▶ [YOUR OBJECTIVE]:
Return the text of every entry below word for word, and leave the pictures out of your answer.

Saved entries
# # # # # # #

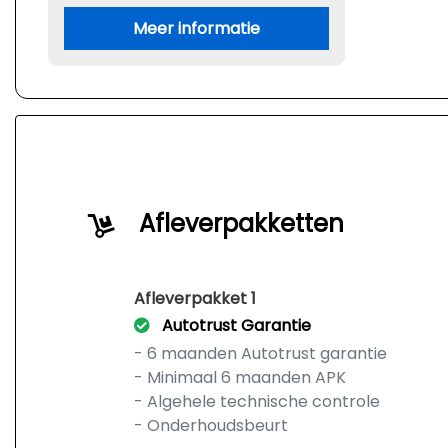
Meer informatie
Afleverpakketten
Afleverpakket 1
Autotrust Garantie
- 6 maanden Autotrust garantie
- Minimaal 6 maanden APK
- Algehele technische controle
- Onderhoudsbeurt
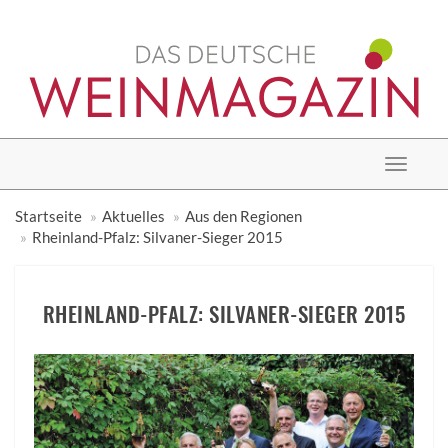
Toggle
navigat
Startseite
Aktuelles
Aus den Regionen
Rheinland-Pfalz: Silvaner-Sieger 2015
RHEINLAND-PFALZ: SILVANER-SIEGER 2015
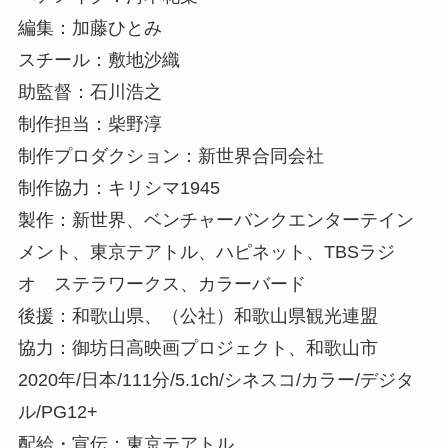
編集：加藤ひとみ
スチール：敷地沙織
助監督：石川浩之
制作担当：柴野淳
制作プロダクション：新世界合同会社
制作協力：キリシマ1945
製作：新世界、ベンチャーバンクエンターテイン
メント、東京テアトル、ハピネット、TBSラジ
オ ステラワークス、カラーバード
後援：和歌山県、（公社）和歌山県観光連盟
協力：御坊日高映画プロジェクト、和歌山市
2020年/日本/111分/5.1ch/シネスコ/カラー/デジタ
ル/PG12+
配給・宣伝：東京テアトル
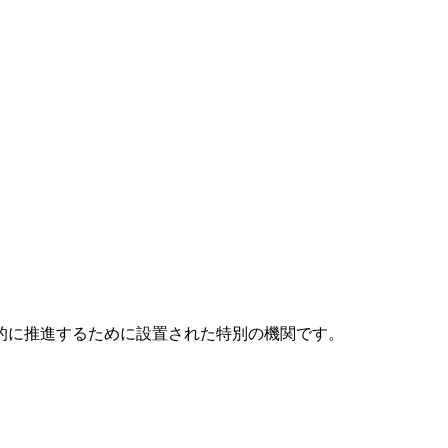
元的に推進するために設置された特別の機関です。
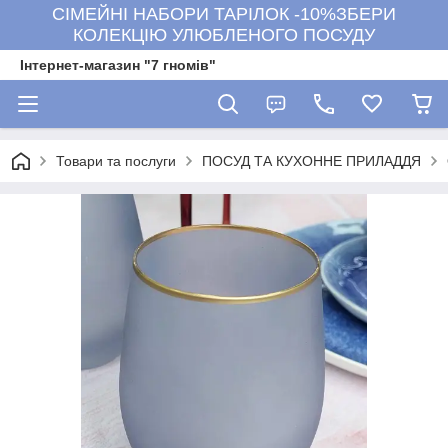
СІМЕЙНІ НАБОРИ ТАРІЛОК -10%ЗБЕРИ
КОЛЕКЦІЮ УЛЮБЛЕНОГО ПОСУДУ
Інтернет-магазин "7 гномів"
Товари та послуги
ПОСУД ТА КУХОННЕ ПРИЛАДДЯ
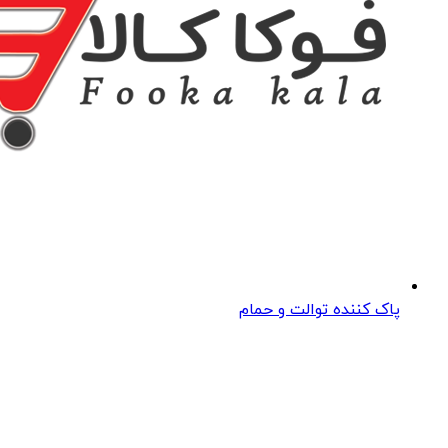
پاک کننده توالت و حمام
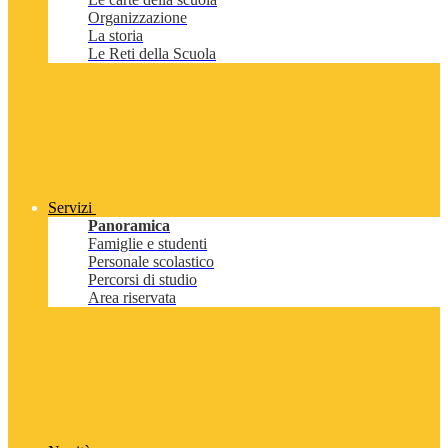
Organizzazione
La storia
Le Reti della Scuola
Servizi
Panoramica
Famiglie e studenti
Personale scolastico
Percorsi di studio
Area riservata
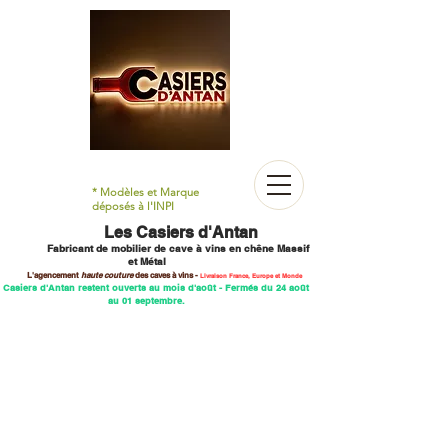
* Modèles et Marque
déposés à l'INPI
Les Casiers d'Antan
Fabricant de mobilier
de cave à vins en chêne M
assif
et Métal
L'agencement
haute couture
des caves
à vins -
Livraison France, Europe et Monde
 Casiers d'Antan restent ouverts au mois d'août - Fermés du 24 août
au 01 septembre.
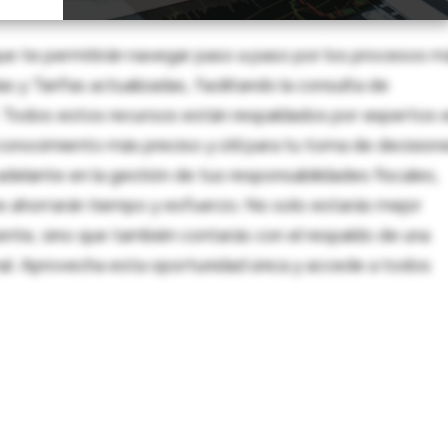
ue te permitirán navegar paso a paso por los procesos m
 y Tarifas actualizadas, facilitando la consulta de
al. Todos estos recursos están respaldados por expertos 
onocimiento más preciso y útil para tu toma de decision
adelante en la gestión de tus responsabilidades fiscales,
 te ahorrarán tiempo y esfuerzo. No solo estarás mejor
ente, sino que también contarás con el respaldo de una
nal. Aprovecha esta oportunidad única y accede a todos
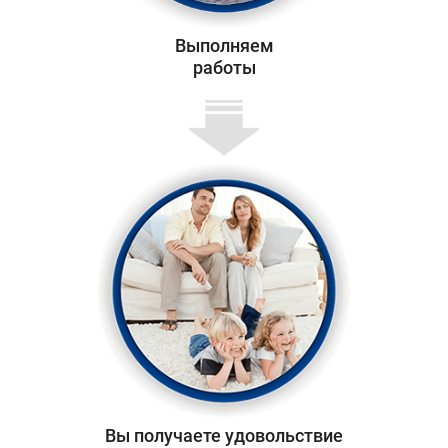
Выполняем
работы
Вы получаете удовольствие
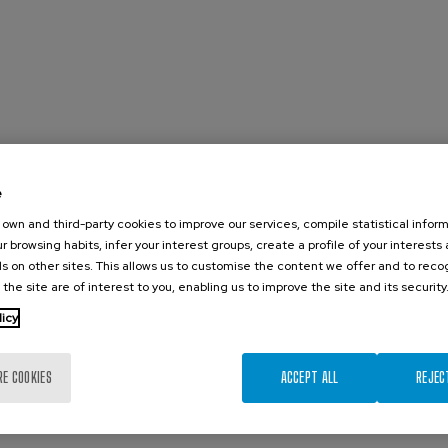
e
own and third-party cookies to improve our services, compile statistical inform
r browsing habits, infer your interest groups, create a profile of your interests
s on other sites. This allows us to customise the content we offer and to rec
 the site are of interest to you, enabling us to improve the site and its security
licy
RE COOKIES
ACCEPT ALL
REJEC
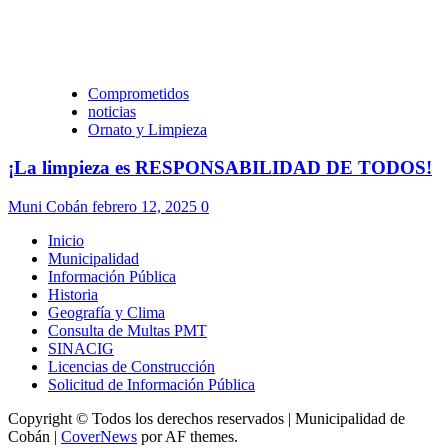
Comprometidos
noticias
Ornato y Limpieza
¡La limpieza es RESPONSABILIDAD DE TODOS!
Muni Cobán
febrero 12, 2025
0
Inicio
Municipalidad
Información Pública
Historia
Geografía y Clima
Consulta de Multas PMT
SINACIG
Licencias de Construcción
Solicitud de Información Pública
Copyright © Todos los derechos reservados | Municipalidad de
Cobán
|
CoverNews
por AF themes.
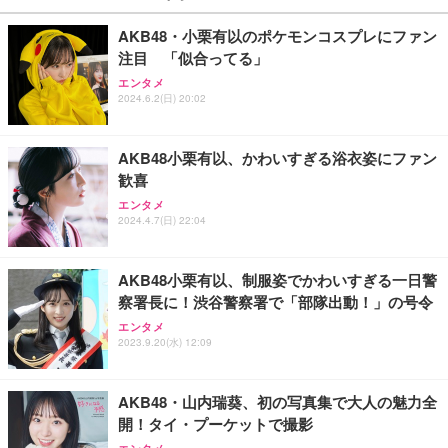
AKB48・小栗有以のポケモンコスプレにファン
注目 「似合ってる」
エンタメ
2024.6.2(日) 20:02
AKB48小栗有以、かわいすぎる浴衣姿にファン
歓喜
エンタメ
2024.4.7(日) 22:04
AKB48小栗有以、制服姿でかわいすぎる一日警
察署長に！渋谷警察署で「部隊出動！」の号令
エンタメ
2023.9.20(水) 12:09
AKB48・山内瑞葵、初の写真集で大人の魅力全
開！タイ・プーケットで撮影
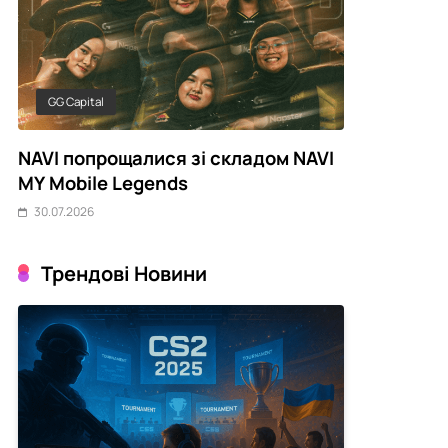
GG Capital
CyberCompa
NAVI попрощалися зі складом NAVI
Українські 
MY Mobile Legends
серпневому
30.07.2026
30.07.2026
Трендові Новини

# # # # # # #

▶ [ANSWER TO THE PROBLEM]:
Meer informatie
Afleverpakketten
Afleverpakket 1
Autotrust Garantie
- 6 maanden Autotrust garantie
- Minimaal 6 maanden APK
- Algehele technische controle
- Onderhoudsbeurt
Toggle
navigat
Startseite
Aktuelles
Aus den Regionen
Rheinland-Pfalz: Silvaner-Sieger 2015
RHEINLAND-PFALZ: SILVANER-SIEGER 2015
編集：加藤ひとみ
スチール：敷地沙織
助監督：石川浩之
制作担当：柴野淳
制作プロダクション：新世界合同会社
制作協力：キリシマ1945
製作：新世界、ベンチャーバンクエンターテイン
メント、東京テアトル、ハピネット、TBSラジ
オ ステラワークス、カラーバード
後援：和歌山県、（公社）和歌山県観光連盟
協力：御坊日高映画プロジェクト、和歌山市
2020年/日本/111分/5.1ch/シネスコ/カラー/デジタ
ル/PG12+
配給・宣伝：東京テアトル
元的に推進するために設置された特別の機関です。
СІМЕЙНІ НАБОРИ ТАРІЛОК -10%ЗБЕРИ
КОЛЕКЦІЮ УЛЮБЛЕНОГО ПОСУДУ
Інтернет-магазин "7 гномів"
Товари та послуги
ПОСУД ТА КУХОННЕ ПРИЛАДДЯ
پاک کننده توالت و حمام
Organizzazione
La storia
Le Reti della Scuola
Servizi
Panoramica
Famiglie e studenti
Personale scolastico
Percorsi di studio
Area riservata
* Modèles et Marque
déposés à l'INPI
Les Casiers d'Antan
Fabricant de mobilier
de cave à vins en chêne M
assif
et Métal
L'agencement
haute couture
des caves
à vins -
Livraison France, Europe et Monde
 Casiers d'Antan restent ouverts au mois d'août - Fermés du 24 août
au 01 septembre.
ue te permitirán navegar paso a paso por los procesos m
 y Tarifas actualizadas, facilitando la consulta de
al. Todos estos recursos están respaldados por expertos 
onocimiento más preciso y útil para tu toma de decision
adelante en la gestión de tus responsabilidades fiscales,
 te ahorrarán tiempo y esfuerzo. No solo estarás mejor
ente, sino que también contarás con el respaldo de una
nal. Aprovecha esta oportunidad única y accede a todos
Выполняем
работы
Вы получаете удовольствие
e
own and third-party cookies to improve our services, compile statistical inform
r browsing habits, infer your interest groups, create a profile of your interests
s on other sites. This allows us to customise the content we offer and to rec
 the site are of interest to you, enabling us to improve the site and its security
licy
RE COOKIES
ACCEPT ALL
REJEC
Comprometidos
noticias
Ornato y Limpieza
¡La limpieza es RESPONSABILIDAD DE TODOS!
Muni Cobán
febrero 12, 2025
0
Inicio
Municipalidad
Información Pública
Historia
Geografía y Clima
Consulta de Multas PMT
SINACIG
Licencias de Construcción
Solicitud de Información Pública
Copyright © Todos los derechos reservados | Municipalidad de
Cobán
|
CoverNews
por AF themes.
AKB48・小栗有以のポケモンコスプレにファン
注目 「似合ってる」
エンタメ
2024.6.2(日) 20:02
AKB48小栗有以、かわいすぎる浴衣姿にファン
歓喜
エンタメ
2024.4.7(日) 22:04
AKB48小栗有以、制服姿でかわいすぎる一日警
察署長に！渋谷警察署で「部隊出動！」の号令
エンタメ
2023.9.20(水) 12:09
AKB48・山内瑞葵、初の写真集で大人の魅力全
開！タイ・プーケットで撮影
GG Capital
CyberCompa
NAVI попрощалися зі складом NAVI
Українські 
MY Mobile Legends
серпневому
30.07.2026
30.07.2026
Трендові Новини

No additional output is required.